(A run of records)
=-=-=-=-=
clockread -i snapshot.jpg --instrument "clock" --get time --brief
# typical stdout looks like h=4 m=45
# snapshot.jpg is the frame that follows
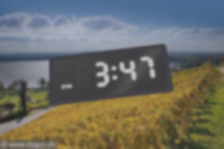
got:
h=3 m=47
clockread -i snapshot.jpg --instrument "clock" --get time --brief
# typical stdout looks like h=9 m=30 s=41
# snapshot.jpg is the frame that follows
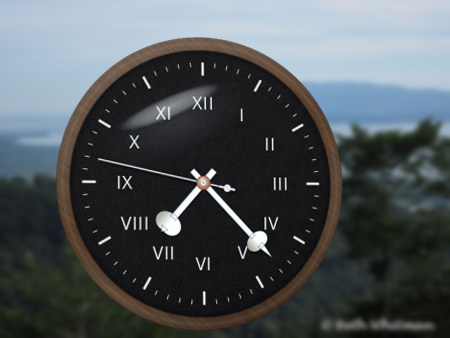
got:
h=7 m=22 s=47
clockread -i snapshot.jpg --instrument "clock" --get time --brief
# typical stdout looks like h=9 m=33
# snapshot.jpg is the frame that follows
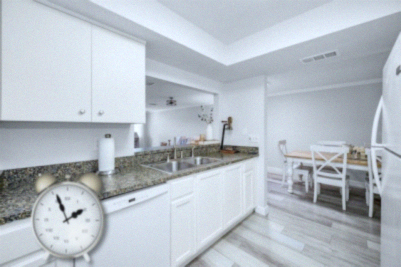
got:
h=1 m=56
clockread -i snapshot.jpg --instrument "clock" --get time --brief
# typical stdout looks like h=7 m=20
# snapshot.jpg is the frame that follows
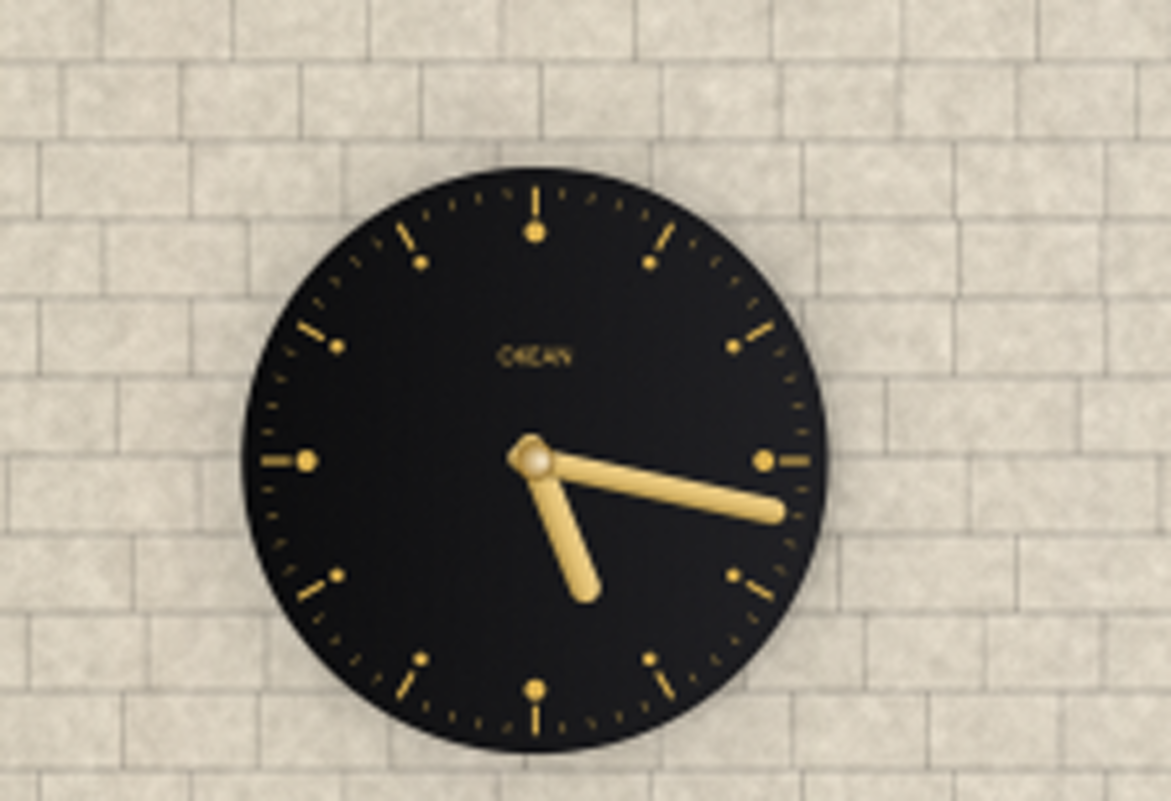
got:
h=5 m=17
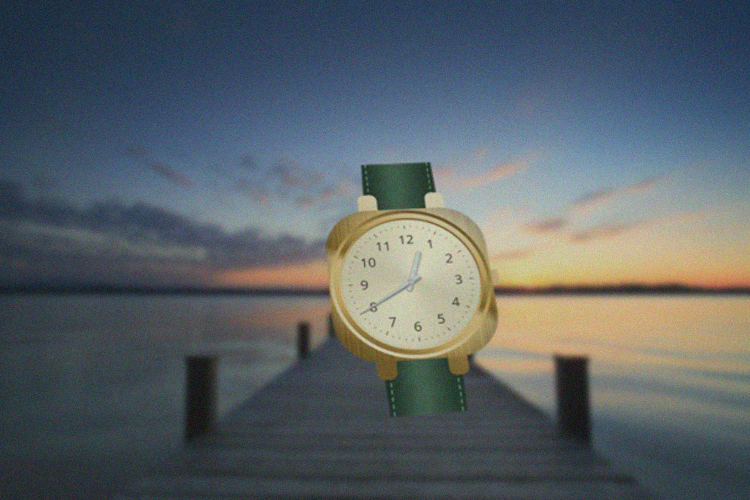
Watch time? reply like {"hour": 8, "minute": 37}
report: {"hour": 12, "minute": 40}
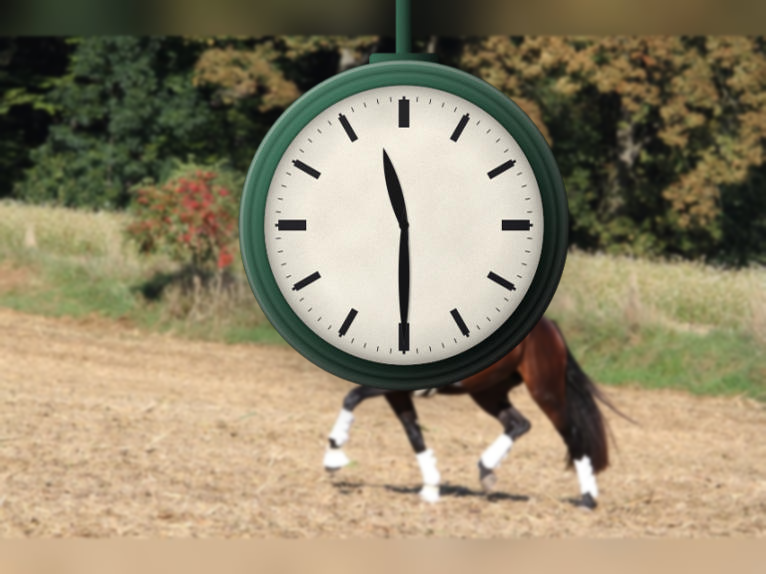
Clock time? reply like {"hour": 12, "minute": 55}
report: {"hour": 11, "minute": 30}
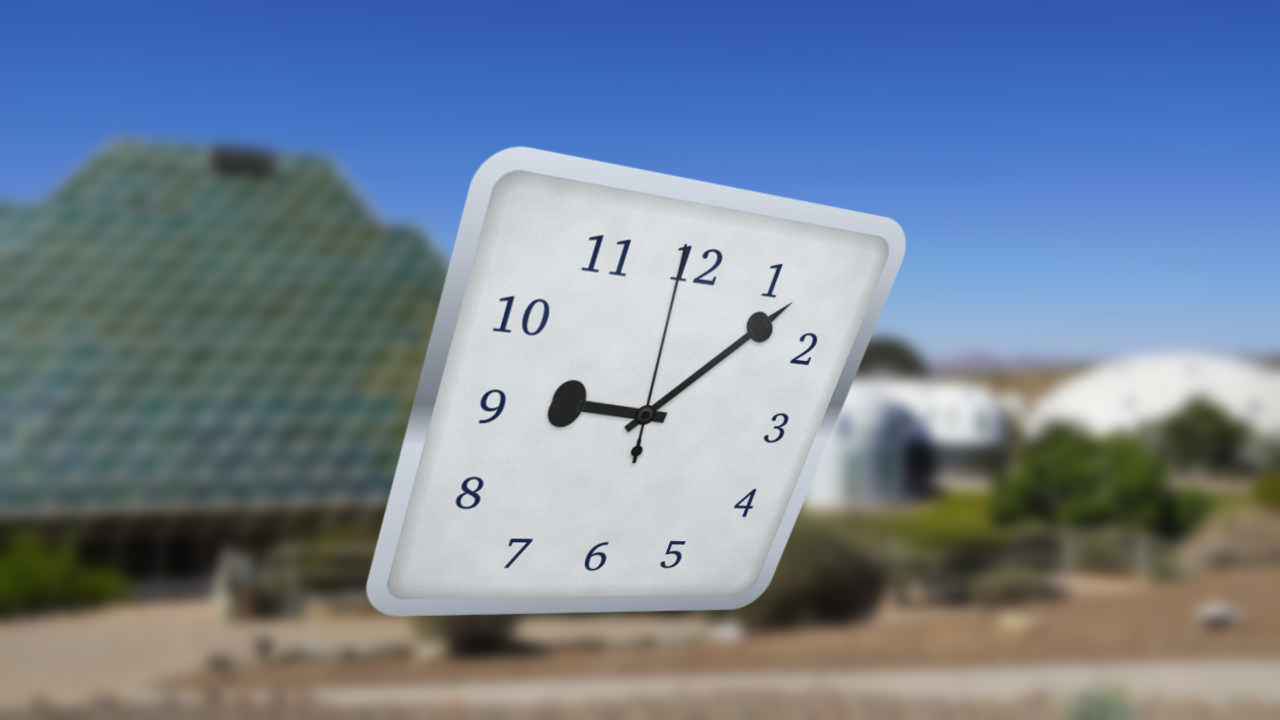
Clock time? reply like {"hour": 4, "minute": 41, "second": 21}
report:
=-=-=-=-=
• [WHAT YOU WILL DO]
Please rewrite all the items above as a numbered list with one line per entry, skipping blank lines and omitting the pictures.

• [SOLUTION]
1. clockread -i snapshot.jpg --instrument "clock" --get time --brief
2. # typical stdout looks like h=4 m=45
3. # snapshot.jpg is the frame that follows
4. got:
5. h=3 m=47
6. clockread -i snapshot.jpg --instrument "clock" --get time --brief
7. # typical stdout looks like h=9 m=30 s=41
8. # snapshot.jpg is the frame that follows
9. got:
10. h=7 m=22 s=47
11. clockread -i snapshot.jpg --instrument "clock" --get time --brief
12. # typical stdout looks like h=9 m=33
13. # snapshot.jpg is the frame that follows
14. got:
15. h=1 m=56
16. clockread -i snapshot.jpg --instrument "clock" --get time --brief
17. # typical stdout looks like h=7 m=20
18. # snapshot.jpg is the frame that follows
19. got:
20. h=5 m=17
21. Watch time? reply like {"hour": 8, "minute": 37}
22. report: {"hour": 12, "minute": 40}
23. Clock time? reply like {"hour": 12, "minute": 55}
24. report: {"hour": 11, "minute": 30}
25. Clock time? reply like {"hour": 4, "minute": 41, "second": 21}
26. report:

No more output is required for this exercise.